| Text excerpt |
Calculate the Error ${\displaystyle \|A*x-y\|_{2}=24.020025581623976}$

Calculate the new y

${\displaystyle y=Ax=[-7.325091157735414,10.392457780350403,-10.669635806747262,-13.670535847170495,-5.580526608842023]}$

Check if error is less then ${\displaystyle 10^{-5}}$

### Iteration 2

calculate ${\displaystyle b=x+{\frac {1}{a}}*A^{T}(Ax-y)}$

${\displaystyle b=[-1.1194851676858286,0.0,1.1296652382901562,3.3691735377460557,-1.7975322402864389,0.812781461654327,-1.5305641112291442,2.4886377108681788,2.7744632017898994,-2.450112036057253]}$

#### Thresholding

${\displaystyle x^{(2)}={\begin{cases}b^{2}&if\ |b^{(2)}|>\lambda /2a\\0&if\ |b^{(2)}|\leq \lambda /2a\end{cases}}}$

${\displaystyle x=[-1.1194851676858286,0.0,1.1296652382901562,3.3691735377460557,-1.7975322402864389,0.812781461654327,-1.5305641112291442,2.4886377108681788,2.7744632017898994,-2.450112036057253]}$

Calculate the Error ${\displaystyle \|A*x-y\|_{2}=0.0}$

Calculate the new y

${\displaystyle y=Ax=[-7.325091157735414,10.392457780350403,-10.669635806747262,-13.670535847170495,-5.580526608842023]}$

Check if error is less then ${\displaystyle 10^{-5}}$

Stopping condition meets.

## Applications and Motivations

### Low-Rank Matrices

The Netflix Prize was accompanied by low-rank matrix recovery or the matrix completion problem.  The approach then fills in the missing values in the user's ratings for movies that the user hasn't seen. These estimates are based on ratings from other users, who have similar ratings if a matrix is created with all the users as rows and the movie titles as columns. Because some users' interests will be similar and therefore overlap, it is possible to reduce the degrees of freedom significantly. This low-rank structure is frequently assumed for the problem domain of collaborative filtering [14][3].

| Data extracts |
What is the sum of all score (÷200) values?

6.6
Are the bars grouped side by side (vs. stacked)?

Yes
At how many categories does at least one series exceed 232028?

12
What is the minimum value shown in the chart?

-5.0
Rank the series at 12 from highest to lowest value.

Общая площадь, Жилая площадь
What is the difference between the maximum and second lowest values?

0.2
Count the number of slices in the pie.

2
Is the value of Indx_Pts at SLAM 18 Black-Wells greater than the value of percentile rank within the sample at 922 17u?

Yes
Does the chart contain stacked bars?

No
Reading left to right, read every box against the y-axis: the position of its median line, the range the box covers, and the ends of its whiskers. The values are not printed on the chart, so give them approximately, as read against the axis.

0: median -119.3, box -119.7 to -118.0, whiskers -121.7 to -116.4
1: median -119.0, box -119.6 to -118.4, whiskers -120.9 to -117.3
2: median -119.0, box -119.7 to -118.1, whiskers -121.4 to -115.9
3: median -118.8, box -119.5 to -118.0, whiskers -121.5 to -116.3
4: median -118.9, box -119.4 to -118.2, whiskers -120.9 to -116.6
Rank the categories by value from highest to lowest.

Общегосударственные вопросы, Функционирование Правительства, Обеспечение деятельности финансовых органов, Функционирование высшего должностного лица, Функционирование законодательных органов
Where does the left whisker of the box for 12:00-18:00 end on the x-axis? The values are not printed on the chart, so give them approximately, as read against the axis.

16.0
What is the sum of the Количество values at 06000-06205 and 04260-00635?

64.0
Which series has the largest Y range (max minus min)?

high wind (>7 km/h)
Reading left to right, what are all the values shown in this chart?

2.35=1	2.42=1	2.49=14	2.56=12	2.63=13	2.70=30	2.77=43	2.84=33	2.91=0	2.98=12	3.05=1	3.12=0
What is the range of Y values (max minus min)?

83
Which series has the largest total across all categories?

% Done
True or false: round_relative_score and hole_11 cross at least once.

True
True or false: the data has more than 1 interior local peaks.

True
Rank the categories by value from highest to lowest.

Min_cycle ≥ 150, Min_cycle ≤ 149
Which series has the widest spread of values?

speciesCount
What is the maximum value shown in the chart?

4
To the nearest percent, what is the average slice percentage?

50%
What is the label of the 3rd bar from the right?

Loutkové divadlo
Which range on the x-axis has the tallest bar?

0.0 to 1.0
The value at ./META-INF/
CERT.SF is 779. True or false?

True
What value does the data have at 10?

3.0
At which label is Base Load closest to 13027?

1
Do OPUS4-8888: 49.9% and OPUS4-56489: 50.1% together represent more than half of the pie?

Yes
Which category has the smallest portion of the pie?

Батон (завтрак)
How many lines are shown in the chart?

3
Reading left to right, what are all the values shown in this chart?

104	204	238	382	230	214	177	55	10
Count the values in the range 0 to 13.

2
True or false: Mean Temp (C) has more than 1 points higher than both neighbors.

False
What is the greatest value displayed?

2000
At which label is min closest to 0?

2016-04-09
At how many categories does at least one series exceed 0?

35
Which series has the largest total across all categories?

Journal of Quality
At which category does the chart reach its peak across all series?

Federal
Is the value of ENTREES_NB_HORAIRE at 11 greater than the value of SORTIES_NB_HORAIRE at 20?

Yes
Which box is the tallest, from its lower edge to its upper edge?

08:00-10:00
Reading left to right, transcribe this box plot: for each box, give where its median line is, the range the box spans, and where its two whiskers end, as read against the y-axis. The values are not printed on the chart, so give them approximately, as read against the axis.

| Task description |
Answer these questions from the text excerpt, one per line:
1. What error value is reported in Iteration 2?
2. What does the approach linked to the Netflix Prize fill in?
3. What structure is frequently assumed for collaborative filtering?
The data has no role in this exercise.

| Answer to this problem |
1. 0.0
2. The missing values in a user's ratings for movies that the user hasn't seen.
3. A low-rank structure.